_READING TEXT:_

=-=-=-=-=

# Cording!



## FromHakaryou (Jul 31, 2009)

Hello groomer interested dog people, .

I'm just putting some feelers out there to see how people feel about cords, and also if anybody with experience with cords have any advice/tips/suggestions, etc.

I have a standard poodle and am cording just his topknot. We're going for a Captain Jack/Bob Marley look.  I'm excited because I have really never seen a partially corded dog, and I think it will give him a unique flair. 

Tips? Comments? Concerns? 

Ryan


----------



## animalcraker (Nov 9, 2006)

Personaly I think corded poodles are the best looking of all the poodle hair styles. You'll have to post some pics of his dreads for us.


----------



## 0hmyd0g (Aug 18, 2008)

I groom a fully corded Puli every few months! It's really exciting because it's so different! It takes a very long time to wash and rinse all the soap out. My hands get really sore from the hours of hand drying with a towel every single cord. I go through a lot of towels, and even after 8 hours of being in the salon he still goes home a little wet but the owner finishes him herself at home. Puli cords are easy to separate and not at all like other matting on other dogs. I don't know how cords on a poodle will be like or if they would be as easy to care for.


----------



## Graco22 (Jul 16, 2007)

Getting the cords started is the hardest part. You have to basically just let the coat get matted, then use one side of a shear to split them up. You keep splitting them over time, until you get the size of cords you want, then you can maintain them. I wanted to cord my poodle, and I LOVE the way they look, but just too time consuming for me. I think doing just the head is a great idea. Here is a link with info from experienced corders. 


http://www.groomers.net/cgi-bin/discus/discus.cgi?


and

http://www.groomers.net/cgi-bin/discus/discus.cgi?


----------



## wimsey (May 19, 2009)

I love the look of corded dogs. A corded topknot on a poodle sounds like a lovely idea.


----------



## poodleholic (Mar 15, 2007)

I love the look, too, but it's waaaaaaaaaaaay too much work for me. I have 3 Standards to take care of! 

Keep in mind, too, that not all Poodle coats are identical - if your Poodle's coat has a tight curl, all the better to get started!


----------



## kacaju (Jan 2, 2008)

Have you seen Animal Planets dog shows? Look for the Harrisburg 2009 show, it was just on.There is a corded black mini poodle in that show. I saw that dog in person at a few dog shows last winter and he is stunning!!


----------

=-=-=-=-=

_DATA FOR REVIEW:_
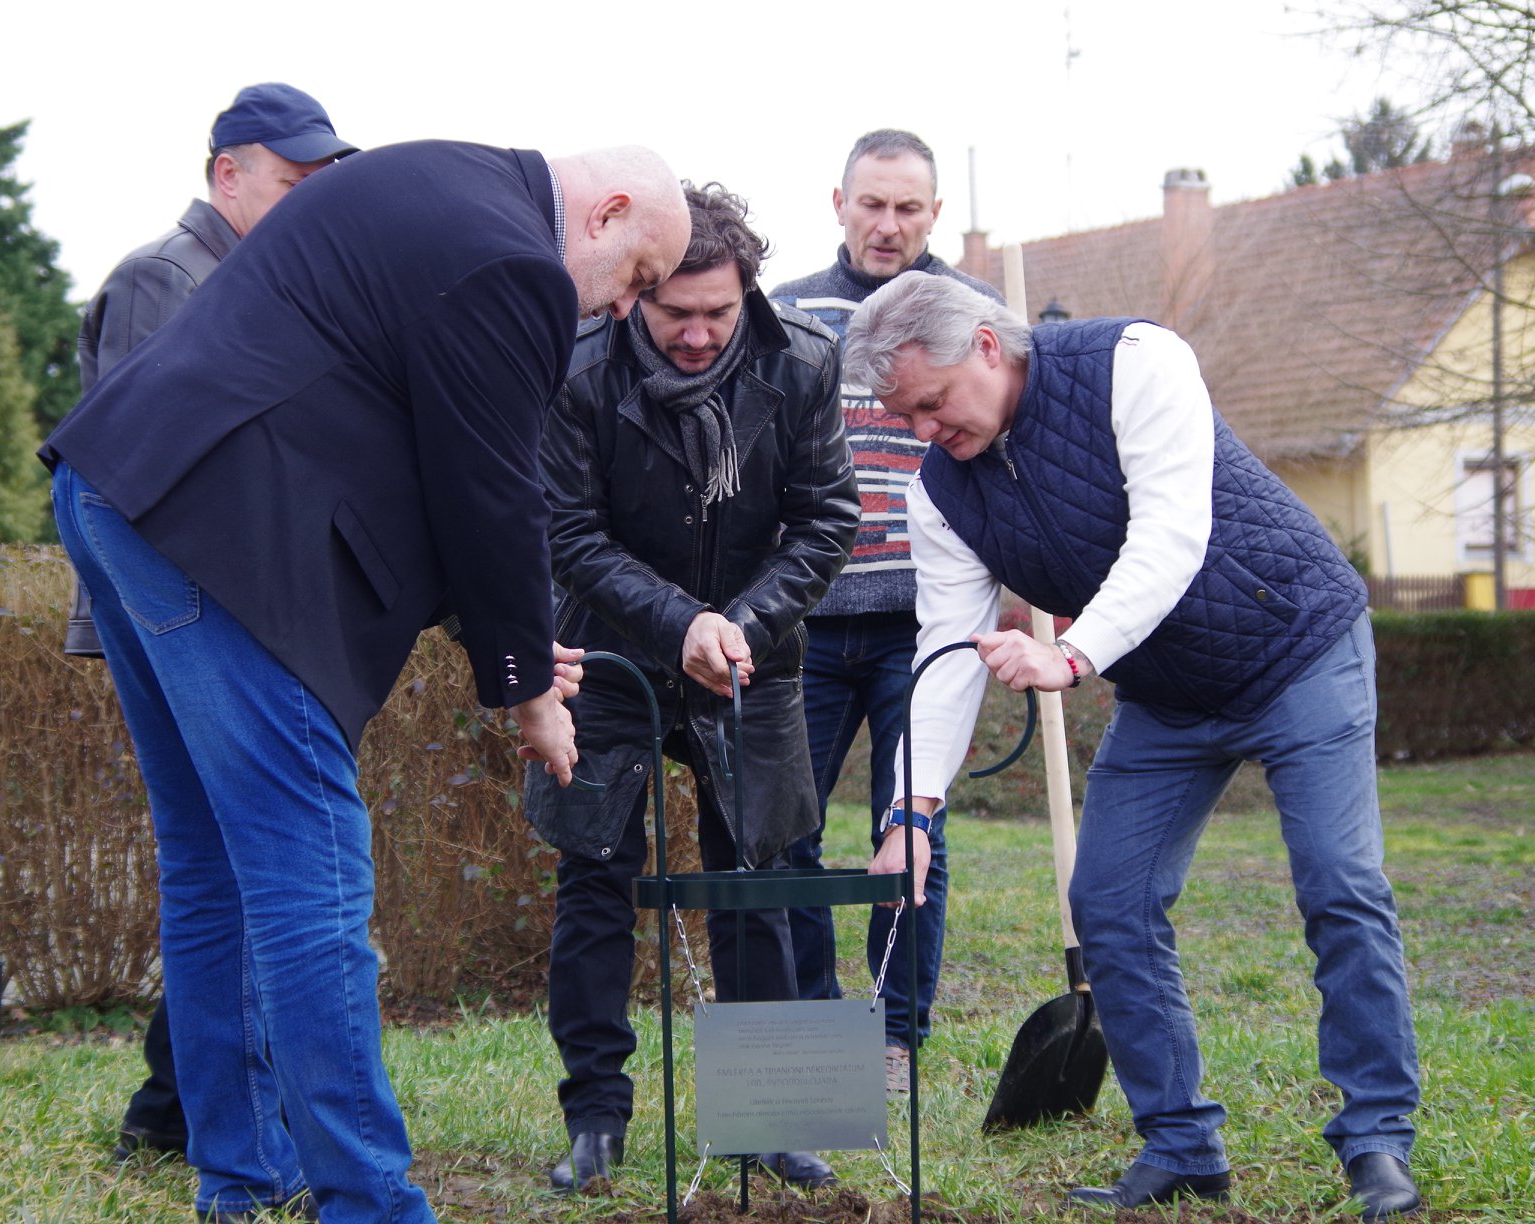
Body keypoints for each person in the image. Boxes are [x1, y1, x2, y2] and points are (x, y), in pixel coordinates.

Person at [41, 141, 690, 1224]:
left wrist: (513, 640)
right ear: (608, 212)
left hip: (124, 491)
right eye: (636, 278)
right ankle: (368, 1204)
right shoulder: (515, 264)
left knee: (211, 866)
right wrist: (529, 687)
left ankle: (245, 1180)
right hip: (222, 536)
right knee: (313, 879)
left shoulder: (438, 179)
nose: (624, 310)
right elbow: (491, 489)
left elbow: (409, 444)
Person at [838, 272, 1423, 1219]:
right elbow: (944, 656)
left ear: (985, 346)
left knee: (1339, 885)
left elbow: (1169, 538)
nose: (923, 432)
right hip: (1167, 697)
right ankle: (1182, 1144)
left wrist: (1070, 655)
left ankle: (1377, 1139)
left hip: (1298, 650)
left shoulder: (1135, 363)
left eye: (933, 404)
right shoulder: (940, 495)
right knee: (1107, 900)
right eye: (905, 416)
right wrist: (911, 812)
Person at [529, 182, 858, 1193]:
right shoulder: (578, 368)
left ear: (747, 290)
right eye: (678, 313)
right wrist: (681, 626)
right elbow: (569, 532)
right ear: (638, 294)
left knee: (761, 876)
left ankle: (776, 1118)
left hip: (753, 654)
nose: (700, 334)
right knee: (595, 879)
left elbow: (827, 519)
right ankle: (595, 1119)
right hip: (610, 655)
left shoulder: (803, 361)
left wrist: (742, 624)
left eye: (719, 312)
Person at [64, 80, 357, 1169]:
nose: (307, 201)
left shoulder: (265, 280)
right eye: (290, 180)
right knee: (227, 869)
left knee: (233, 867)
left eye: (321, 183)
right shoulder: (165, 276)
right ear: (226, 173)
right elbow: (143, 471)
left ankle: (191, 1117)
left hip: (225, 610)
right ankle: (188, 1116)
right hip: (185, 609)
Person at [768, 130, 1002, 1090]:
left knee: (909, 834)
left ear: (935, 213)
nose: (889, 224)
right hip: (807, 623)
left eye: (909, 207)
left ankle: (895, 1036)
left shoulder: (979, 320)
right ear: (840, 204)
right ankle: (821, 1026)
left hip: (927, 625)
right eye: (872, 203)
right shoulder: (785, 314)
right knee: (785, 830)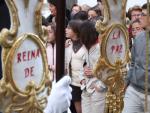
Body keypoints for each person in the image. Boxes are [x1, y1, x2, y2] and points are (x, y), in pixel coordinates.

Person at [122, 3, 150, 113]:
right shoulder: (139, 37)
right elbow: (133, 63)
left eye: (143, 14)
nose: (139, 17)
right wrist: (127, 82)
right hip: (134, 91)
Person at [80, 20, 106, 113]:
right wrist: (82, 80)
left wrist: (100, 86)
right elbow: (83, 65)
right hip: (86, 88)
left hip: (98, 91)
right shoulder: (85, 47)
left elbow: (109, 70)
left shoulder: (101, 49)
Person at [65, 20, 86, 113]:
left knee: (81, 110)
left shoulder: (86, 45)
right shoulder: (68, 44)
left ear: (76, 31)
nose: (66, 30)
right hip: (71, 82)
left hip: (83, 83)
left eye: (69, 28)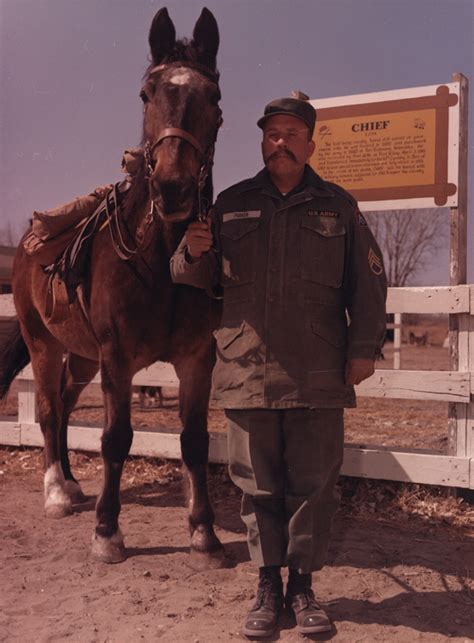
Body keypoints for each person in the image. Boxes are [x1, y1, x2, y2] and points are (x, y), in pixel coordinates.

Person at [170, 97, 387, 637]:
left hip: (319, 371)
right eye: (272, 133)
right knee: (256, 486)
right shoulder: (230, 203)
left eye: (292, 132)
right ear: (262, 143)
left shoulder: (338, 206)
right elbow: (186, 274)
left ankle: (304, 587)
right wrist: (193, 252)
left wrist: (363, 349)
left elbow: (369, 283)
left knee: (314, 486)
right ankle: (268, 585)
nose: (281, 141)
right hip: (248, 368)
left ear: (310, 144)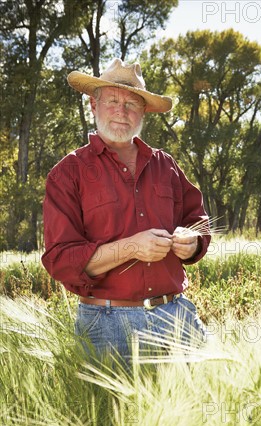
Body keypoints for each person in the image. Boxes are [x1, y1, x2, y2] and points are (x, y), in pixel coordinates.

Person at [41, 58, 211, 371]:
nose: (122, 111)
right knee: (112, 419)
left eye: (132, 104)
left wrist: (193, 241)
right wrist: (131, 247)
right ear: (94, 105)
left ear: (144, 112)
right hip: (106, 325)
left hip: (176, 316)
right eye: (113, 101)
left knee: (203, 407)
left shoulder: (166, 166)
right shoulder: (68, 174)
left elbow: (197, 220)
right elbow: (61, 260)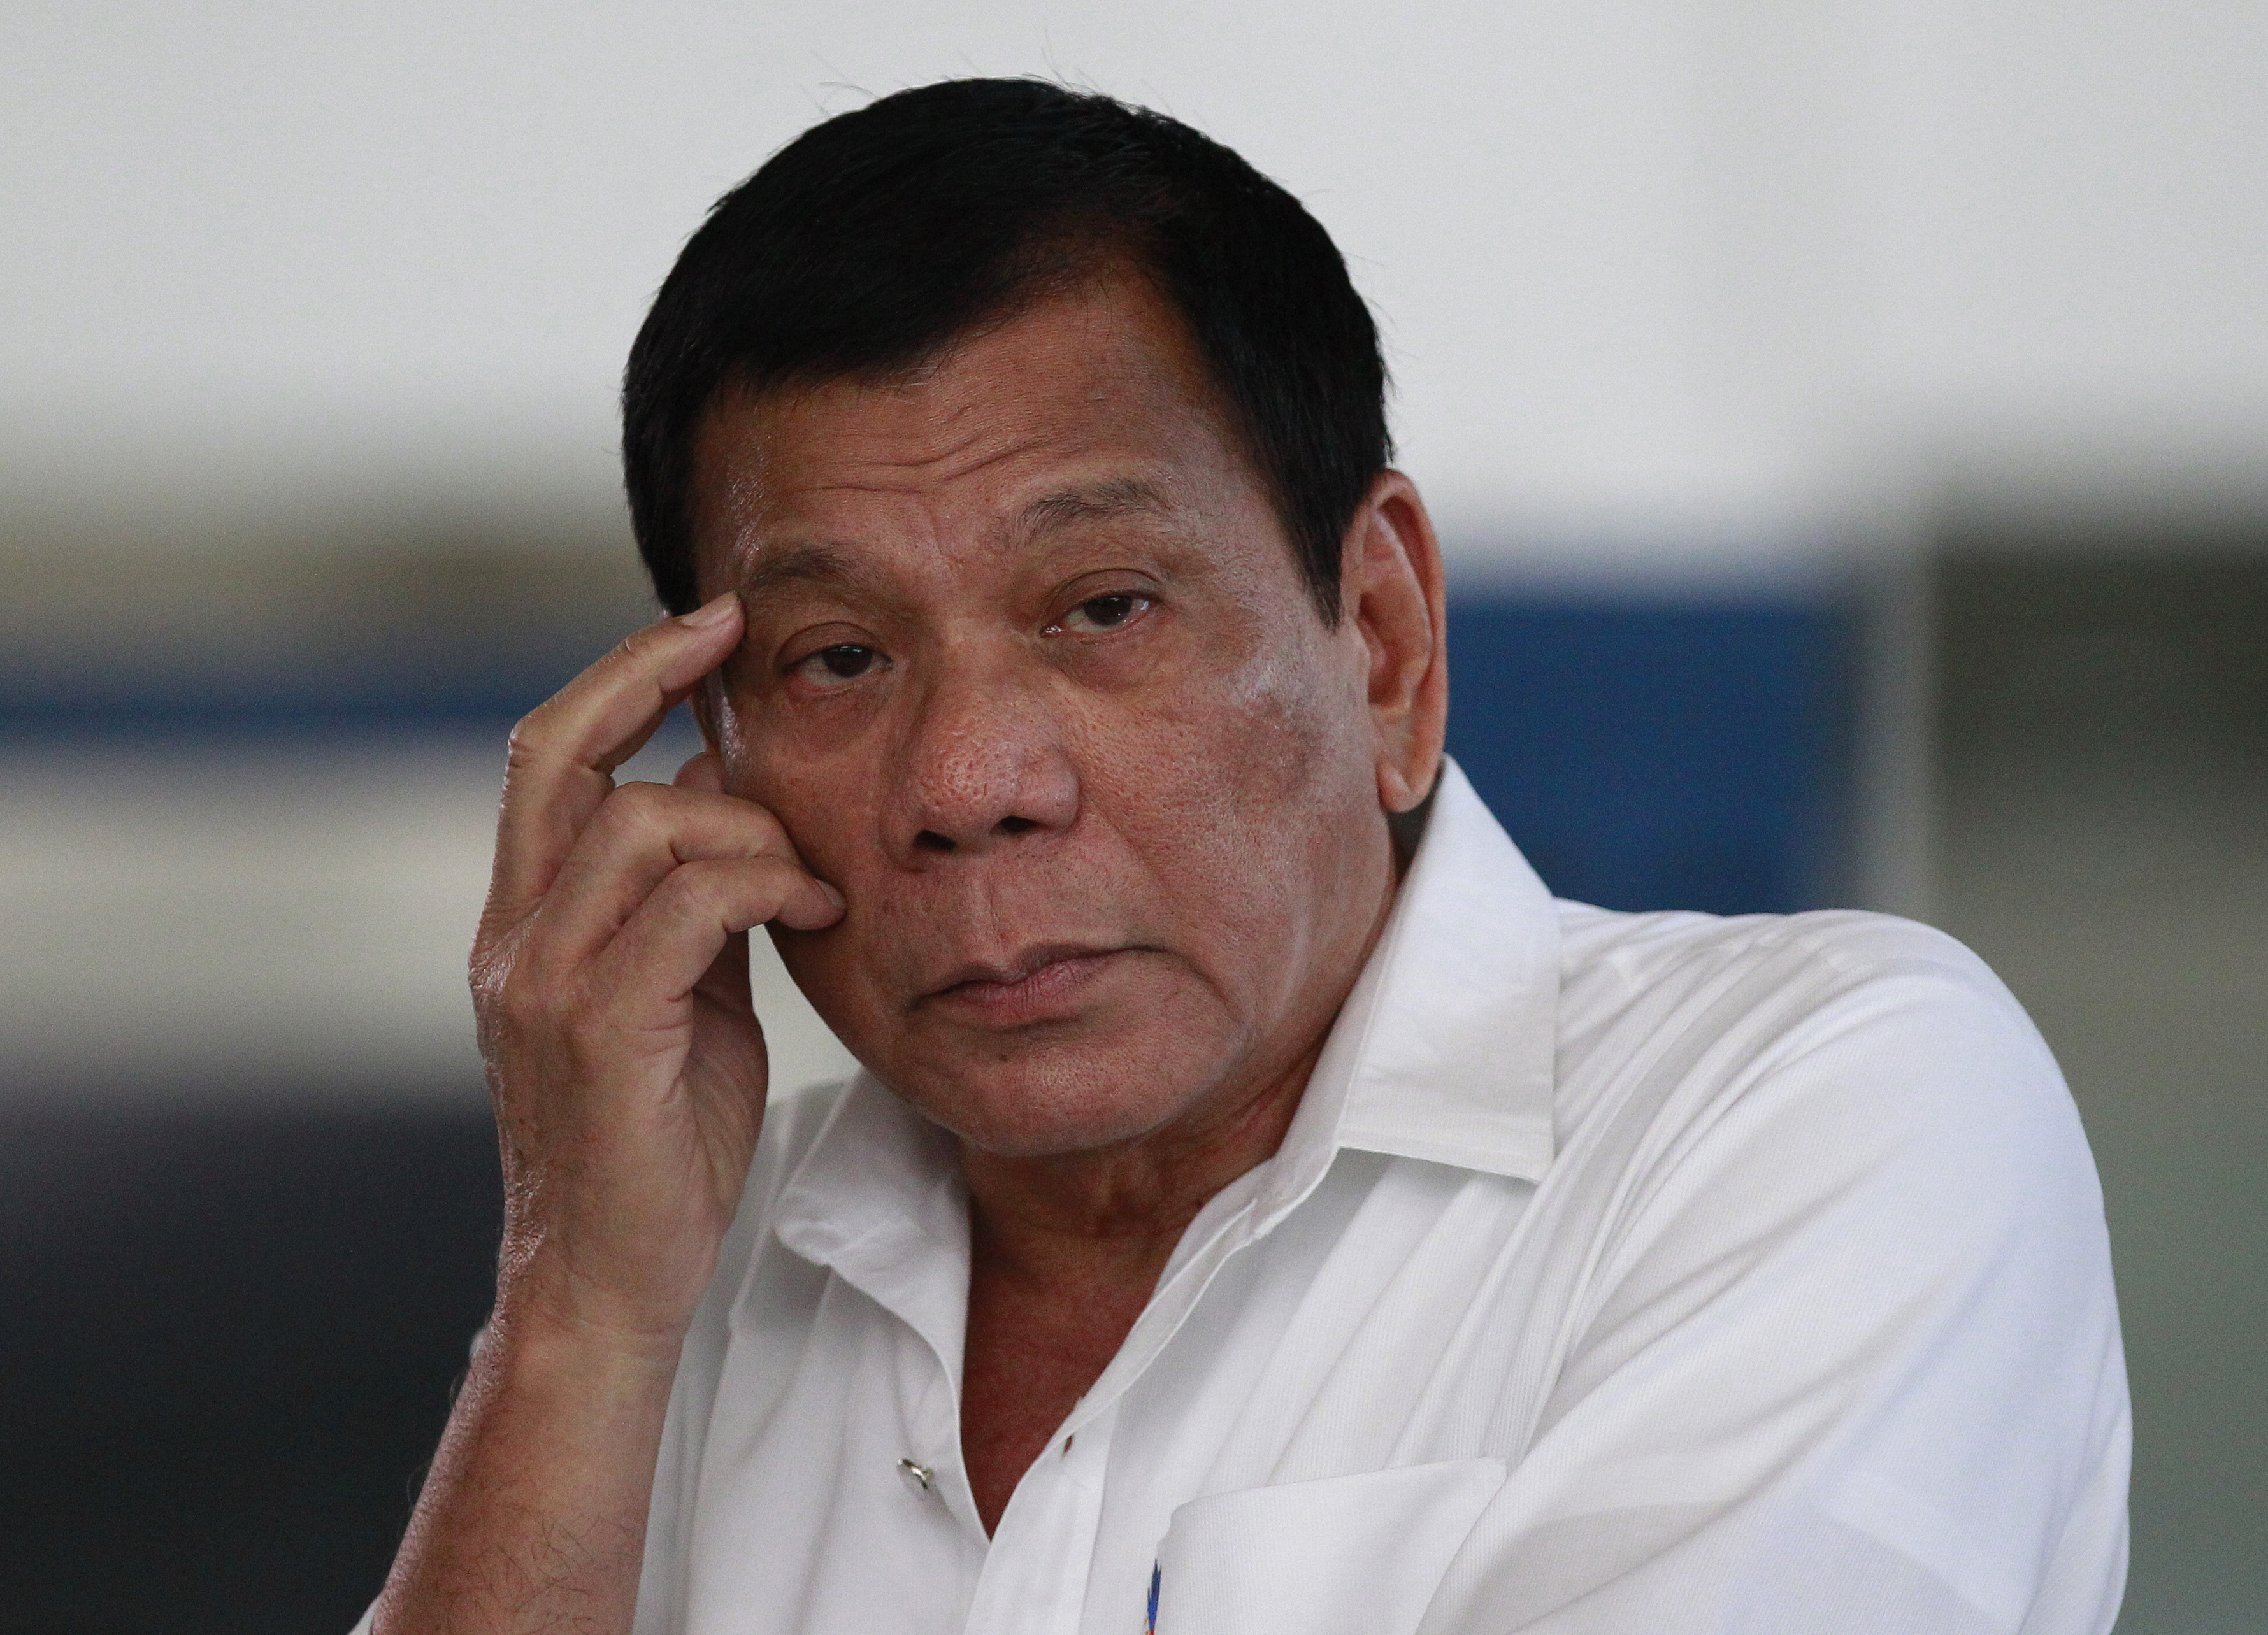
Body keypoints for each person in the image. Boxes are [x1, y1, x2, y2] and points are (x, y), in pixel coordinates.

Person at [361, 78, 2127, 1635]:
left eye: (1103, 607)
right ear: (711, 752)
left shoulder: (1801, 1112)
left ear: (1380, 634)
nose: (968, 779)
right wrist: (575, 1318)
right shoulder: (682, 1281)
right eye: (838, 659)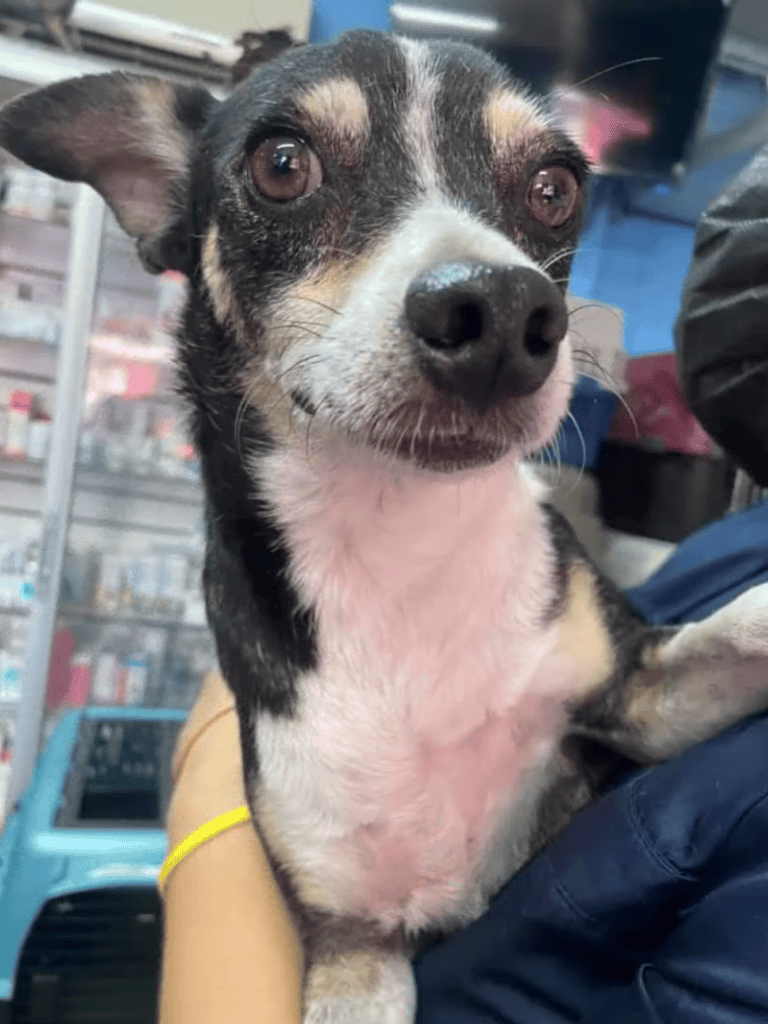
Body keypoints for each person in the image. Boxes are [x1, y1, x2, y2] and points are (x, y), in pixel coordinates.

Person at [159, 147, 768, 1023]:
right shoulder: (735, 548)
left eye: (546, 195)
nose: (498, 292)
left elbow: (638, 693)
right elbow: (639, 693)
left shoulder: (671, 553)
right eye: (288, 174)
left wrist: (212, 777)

=-=-=-=-=

_WHAT THE TASK REQUIRES:_
In one to three sentences, explain why the groomer in the cording thread who works on a fully corded Puli ends up with sore hands.

_SOLUTION TO THE EXERCISE:_
The groomer's hands get sore from spending hours drying every single cord by hand with a towel. This comes with grooming the Puli, which the groomer does every few months.